UNRealNet: Learning Uncertainty-Aware Navigation Features from High-Fidelity Scans of Real Environments
Samuel Triest, David D. Fan, Sebastian Scherer, Ali-Akbar Agha-Mohammadi
TL;DR
UNRealNet tackles uncertainty-aware traversability in rugged, unstructured environments by learning dense navigation features from high-fidelity real-world scans and predicting them from sparse lidar inputs on robots. The approach combines a high-quality data pipeline with a PointPillars-based network that outputs per-cell Gaussian feature distributions and a probabilistic traversability function that leverages uncertainty for robot-specific planning. Empirical results show improvements over traditional baselines in both synthetic and real hardware evaluations, including better handling of occlusions and availability of robot-agnostic predictions. The method demonstrates practical viability on legged platforms, with a Kalman-filter fusion to further enhance feature estimates and feasible runtime for on-robot deployment.
Abstract
Traversability estimation in rugged, unstructured environments remains a challenging problem in field robotics. Often, the need for precise, accurate traversability estimation is in direct opposition to the limited sensing and compute capability present on affordable, small-scale mobile robots. To address this issue, we present a novel method to learn [u]ncertainty-aware [n]avigation features from high-fidelity scans of [real]-world environments (UNRealNet). This network can be deployed on-robot to predict these high-fidelity features using input from lower-quality sensors.
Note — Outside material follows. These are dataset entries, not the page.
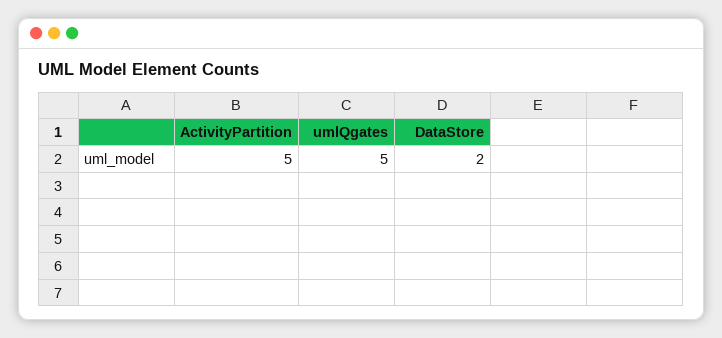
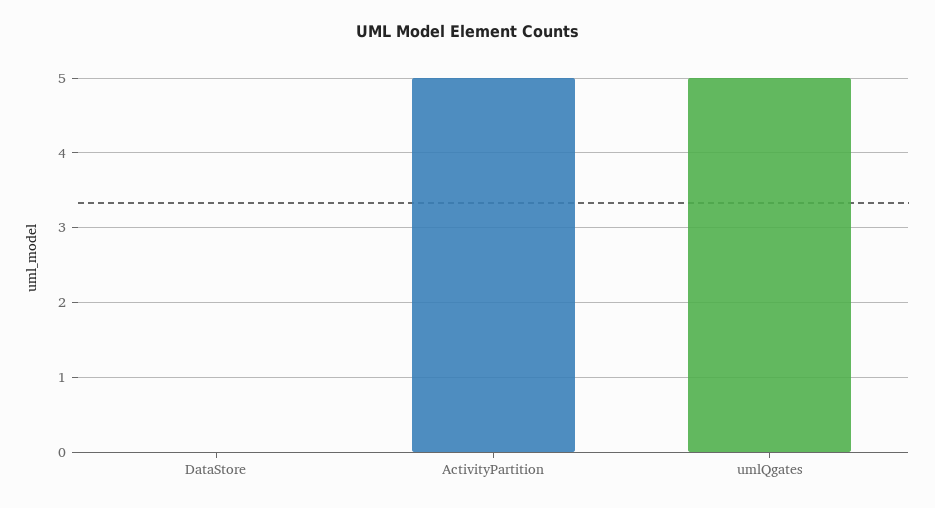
  {
    "ActivityPartition": 5,
    "umlQgates": 5,
-   "DataStore": 2
+   "DataStore": 0
  }

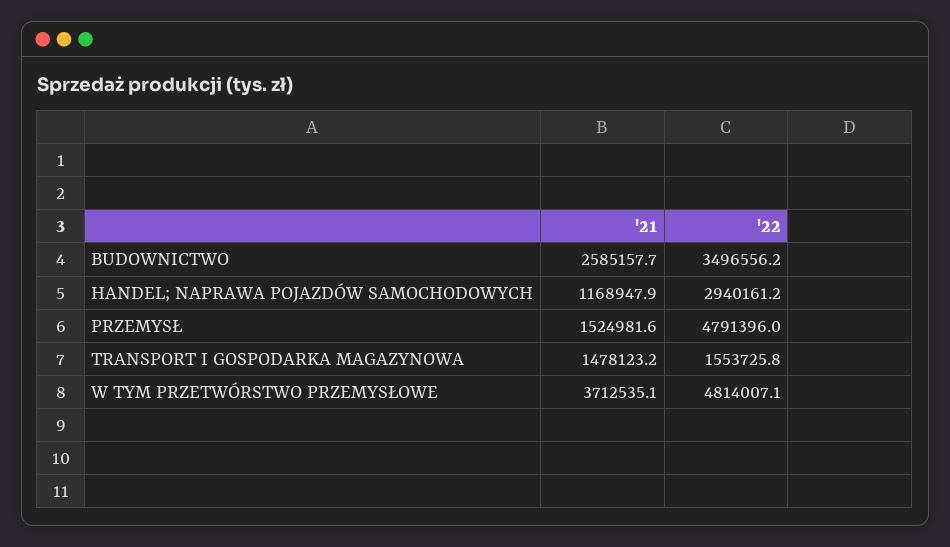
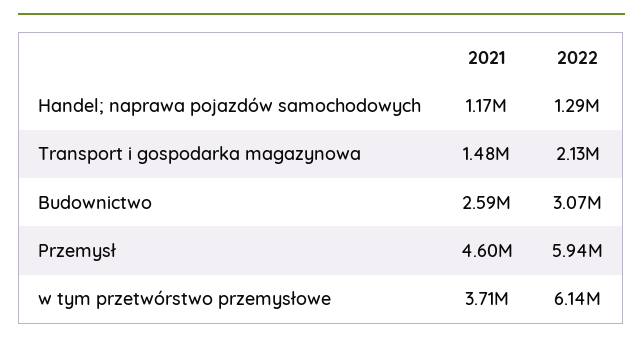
  {
    "'21": {
      "BUDOWNICTWO": 2585157.7,
      "HANDEL; NAPRAWA POJAZDÓW SAMOCHODOWYCH": 1168947.9,
-     "PRZEMYSŁ": 1524981.6,
+     "PRZEMYSŁ": 4600000,
      "TRANSPORT I GOSPODARKA MAGAZYNOWA": 1478123.2,
      "W TYM PRZETWÓRSTWO PRZEMYSŁOWE": 3712535.1
    },
    "'22": {
-     "BUDOWNICTWO": 3496556.2,
+     "BUDOWNICTWO": 3070000,
-     "HANDEL; NAPRAWA POJAZDÓW SAMOCHODOWYCH": 2940161.2,
+     "HANDEL; NAPRAWA POJAZDÓW SAMOCHODOWYCH": 1290000,
-     "PRZEMYSŁ": 4791396,
+     "PRZEMYSŁ": 5940000,
-     "TRANSPORT I GOSPODARKA MAGAZYNOWA": 1553725.8,
+     "TRANSPORT I GOSPODARKA MAGAZYNOWA": 2130000,
-     "W TYM PRZETWÓRSTWO PRZEMYSŁOWE": 4814007.1
+     "W TYM PRZETWÓRSTWO PRZEMYSŁOWE": 6140000
    }
  }

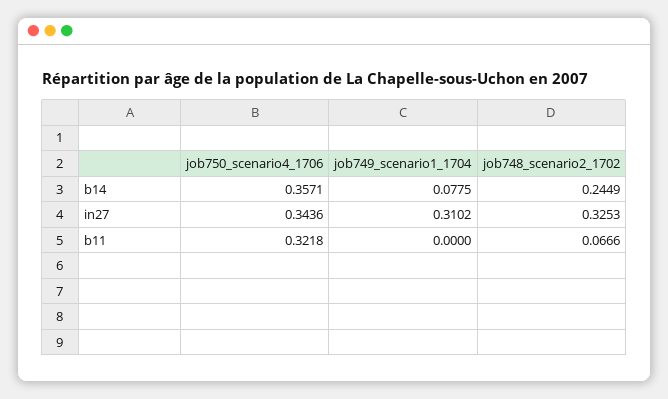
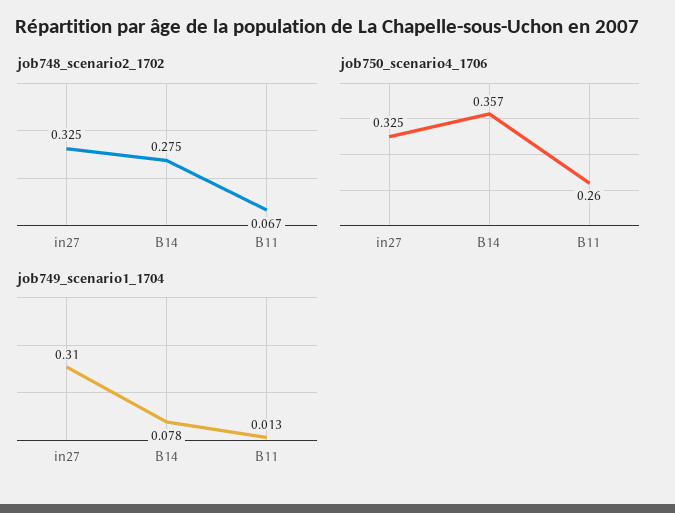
  {
    "job750_scenario4_1706": {
      "b14": 0.3571,
-     "in27": 0.3436,
+     "in27": 0.325,
-     "b11": 0.3218
+     "b11": 0.26
    },
    "job749_scenario1_1704": {
      "b14": 0.0775,
      "in27": 0.3102,
-     "b11": 0
+     "b11": 0.013
    },
    "job748_scenario2_1702": {
-     "b14": 0.2449,
+     "b14": 0.275,
      "in27": 0.3253,
      "b11": 0.0666
    }
  }

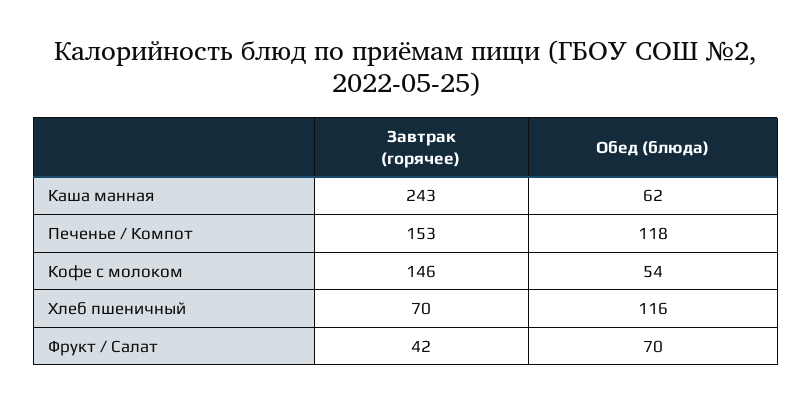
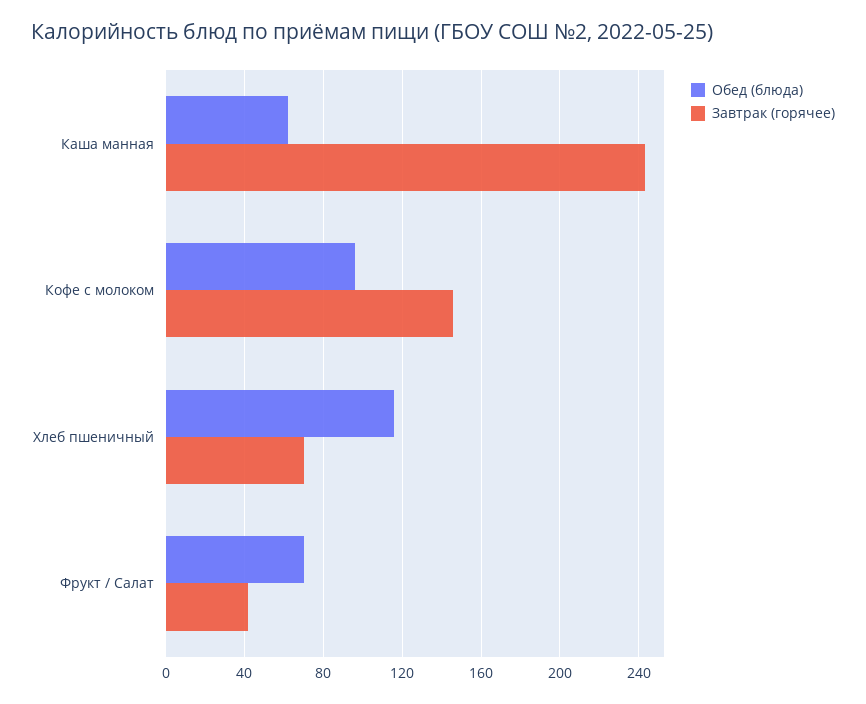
  {
    "Завтрак (горячее)": {
      "Каша манная": 243,
-     "Печенье / Компот": 153,
      "Кофе с молоком": 146,
      "Хлеб пшеничный": 70,
      "Фрукт / Салат": 42
    },
    "Обед (блюда)": {
      "Каша манная": 62,
-     "Печенье / Компот": 118,
-     "Кофе с молоком": 54,
+     "Кофе с молоком": 95,
      "Хлеб пшеничный": 116,
      "Фрукт / Салат": 70
    }
  }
UNRealNet predicts dense, metric-space features directly from single-frame lidar scans, thus reducing the effects of occlusion and odometry error. Our approach is label-free, and is able to produce traversability estimates that are robot-agnostic. Additionally, we can leverage UNRealNet's predictive uncertainty to both produce risk-aware traversability estimates, and refine our feature predictions over time. We find that our method outperforms traditional local mapping and inpainting baselines by up to 40%, and demonstrate its efficacy on multiple legged platforms.